* [List of tasks]
A) In the book review below, what edition of the book did the reviewer find used?
B) Say whether each statement agrees with the book review below, answering yes or no and quoting the words from the review that decide it: (i) The reviewer found this book much like the other work of hers the reviewer knew. (ii) The book has a character named Robin. (iii) The reviewer bought a new copy of the book.

The Haunted House is exceedingly different from the work I do know of hers. The language is exquisite, some of the metaphors and turns of phrase resonating deep in me and staying close at hand throughout my day. Considering the subject matter declared on the book jacket, it maintains a muted intensity. The truest word that I can come up with to describe the book, and I hope it does not come off as dismissive as it really is quite complex, is: Dear. It is just a dear book in it's words, in it's remembrances, or lack thereof that the character Robin displays. I was just struck by it and hope I will find similarities as I search out the rest of Rebecca's work.
I recommend it and suggest picking it up from your local independent bookseller. I happened to find mine used, a 1990 Seal Press edition in mint condition at Spine & Crown.
Brown adds touches of fantasy to an intense, creative, witty, dark tale of a breaking family so that it is touched with wonder. More proof that, in general, she's brilliant! Some readers and reviewers simplify Brown's work as "LGBT writing," which by one definition it could be, but identity and gender are just two of the varied ideas that she tackles in her prose. There's something in her work for everyone. Anyone who loves language will appreciate her writing. Anyone who ever had a father, or wanted one, will take interesting ideas away from this book!

* [Dataset]
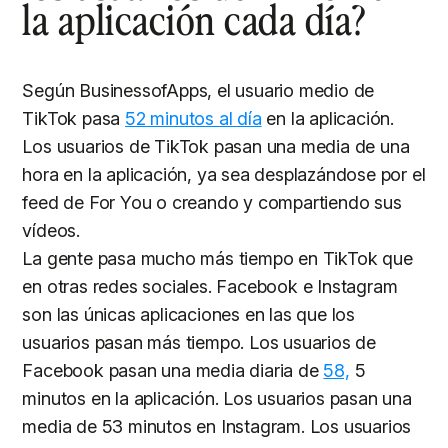
la aplicación cada día?
Según BusinessofApps, el usuario medio de
TikTok pasa
52 minutos al día
en la aplicación.
Los usuarios de TikTok pasan una media de una
hora en la aplicación, ya sea desplazándose por el
feed de For You o creando y compartiendo sus
vídeos.
La gente pasa mucho más tiempo en TikTok que
en otras redes sociales. Facebook e Instagram
son las únicas aplicaciones en las que los
usuarios pasan más tiempo. Los usuarios de
Facebook pasan una media diaria de
58,
5
minutos en la aplicación. Los usuarios pasan una
media de 53 minutos en Instagram. Los usuarios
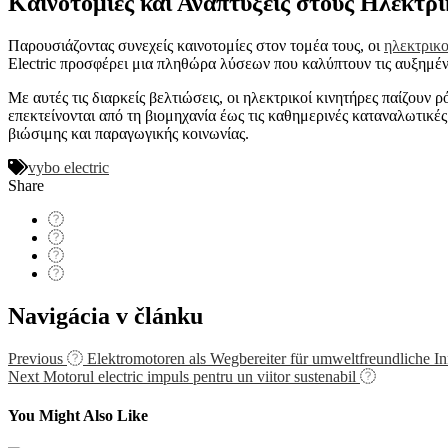
Καινοτομίες και Αναπτύξεις στους Ηλεκτρ
Παρουσιάζοντας συνεχείς καινοτομίες στον τομέα τους, οι
ηλεκτρικο
Electric προσφέρει μια πληθώρα λύσεων που καλύπτουν τις αυξημέν
Με αυτές τις διαρκείς βελτιώσεις, οι ηλεκτρικοί κινητήρες παίζο
επεκτείνονται από τη βιομηχανία έως τις καθημερινές καταναλωτικές 
βιώσιμης και παραγωγικής κοινωνίας.
vybo electric
Share
Navigácia v článku
Previous
Elektromotoren als Wegbereiter für umweltfreundliche I
Next
Motorul electric impuls pentru un viitor sustenabil
You Might Also Like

* [Answers below]
A) A 1990 Seal Press edition in mint condition.

B)
(i) No: "The Haunted House is exceedingly different from the work I do know of hers."
(ii) Yes: "the character Robin displays"
(iii) No: "I happened to find mine used"